In der Chemiebranche drohen dunkle Wolken aufzuziehen! Bayer, einer der größten Akteure in der deutschen Chemieindustrie, sieht sich mit enormen Herausforderungen konfrontiert. Die Klagen wegen des Unkrautvernichters Roundup aus der Übernahme von Monsanto im Jahr 2018 zeichnen ein düsteres Bild. CEO Bill Anderson steht unter Druck, schnell Lösungen zu finden, da sein Vertrag im kommenden Jahr ausläuft. Die aktuelle Lage hat bereits zu einem dramatischen Rückgang der Aktien geführt, wie Fortune berichtet. Erst kürzlich fielen die Bayer-Aktien um über 10%, und der Konzern plant, neue Aktien auszugeben, um den rechtlichen Herausforderungen in den USA zu begegnen.
In Frankfurt-Höchst wird derweil gegen die geplante Schließung des Werks protestiert, die an die 500 Arbeitsplätze kosten könnte. Betriebsrätin Marianne Maehl betont, wie wichtig der Standort für die Mitarbeiter ist und kritisiert das Management scharf. „Wir kämpfen um die Zukunft, und so kann das nicht weitergehen“, äußerte sie sich inmitten der Unruhen. Auch in Dormagen ist der Stellenabbau angesagt – dort sollen 200 der 1200 Arbeitsplätze gestrichen werden.
Herausforderungen für die Chemieindustrie
Doch nicht nur Bayer hat mit Problemen zu kämpfen; die gesamte Chemieindustrie in Deutschland steht am Abgrund. Laut Lab News leidet die Branche unter einer der schwersten Krisen ihrer Geschichte. Die Umsätze sind in den letzten Jahren dramatisch gefallen, bedingt durch mehrere Faktoren, insbesondere die Energiekrise und bürokratische Hürden. „Vor allem die Abhängigkeit von russischem Erdgas hat uns in eine schwierige Lage gebracht“, erklärt ein Industrieexperte. Produktionsstätten schließen, und Investitionen ziehen ins Ausland – eine Entwicklung, die für die Beschäftigten große Unsicherheit mit sich bringt.
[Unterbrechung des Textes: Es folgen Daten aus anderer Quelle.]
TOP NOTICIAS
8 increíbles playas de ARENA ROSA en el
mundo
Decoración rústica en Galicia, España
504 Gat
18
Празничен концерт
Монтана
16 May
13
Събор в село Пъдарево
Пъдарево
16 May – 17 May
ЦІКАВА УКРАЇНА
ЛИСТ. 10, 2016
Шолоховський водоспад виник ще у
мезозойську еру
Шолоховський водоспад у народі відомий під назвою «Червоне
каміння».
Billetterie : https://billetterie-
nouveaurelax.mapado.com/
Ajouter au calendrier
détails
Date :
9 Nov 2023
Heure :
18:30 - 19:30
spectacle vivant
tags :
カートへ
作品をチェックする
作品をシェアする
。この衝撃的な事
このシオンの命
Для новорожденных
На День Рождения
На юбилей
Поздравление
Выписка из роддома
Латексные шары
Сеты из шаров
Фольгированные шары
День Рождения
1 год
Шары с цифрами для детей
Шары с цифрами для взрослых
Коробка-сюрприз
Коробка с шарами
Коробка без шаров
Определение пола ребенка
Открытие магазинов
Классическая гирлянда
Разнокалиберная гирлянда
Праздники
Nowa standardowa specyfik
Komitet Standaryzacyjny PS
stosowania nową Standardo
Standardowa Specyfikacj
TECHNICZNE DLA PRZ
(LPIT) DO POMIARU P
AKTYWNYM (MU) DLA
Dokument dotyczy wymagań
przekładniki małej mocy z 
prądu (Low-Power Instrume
Geopolitische Unsicherheiten und eine schwache Nachfrage aufgrund weltwirtschaftlicher Turbulenzen haben dazu geführt, dass die Auslastung der Anlagen nur bei 75 Prozent liegt. Die Vorzeichen stehen schlecht: Der Rückgang der Chemieproduktion um 17 Prozent seit 2018 und die aktuell rund 480.000 betroffenen Arbeitsplätze verdeutlichen die Sorgen in der Branche. „Wenn sich nichts ändert, stehen wir vor einem massiven Verlust an Innovationskraft und einem weiteren Rückgang der Wettbewerbsfähigkeit“, warnt eine Branchenvertreterin.
Die Zukunft der Branche
Wie geht es jetzt weiter? Bayer hat angekündigt, die Klagen rund um Roundup bis Ende 2024 signifikant reduzieren zu wollen, ein erster Schritt in die richtige Richtung. Andererseits könnte der Rückgang in der Chemie auf andere Industrien übergreifen, was die Situation weiter verschärfen würde. Der Wirtschaftsstandort Deutschland steht auf der Kippe – Maßnahmen müssen her, um die Branche wieder in Schwung zu bringen. Stabile Energiepreise, Bürokratieabbau und der Fokus auf innovative Technologien könnten Schlüssel dazu sein.
Die nächsten Monate werden entscheidend sein. Während Bayer sich bemüht, die rechtlichen Probleme zu bewältigen und den Unternehmenswert zu stabilisieren, muss die gesamte Chemieindustrie Lösungen finden, um nicht endgültig von der Bildfläche zu verschwinden. „Wir stecken mittendrin in einem Wettlauf gegen die Zeit“, fasst Betriebsrätin Maehl die Lage treffend zusammen.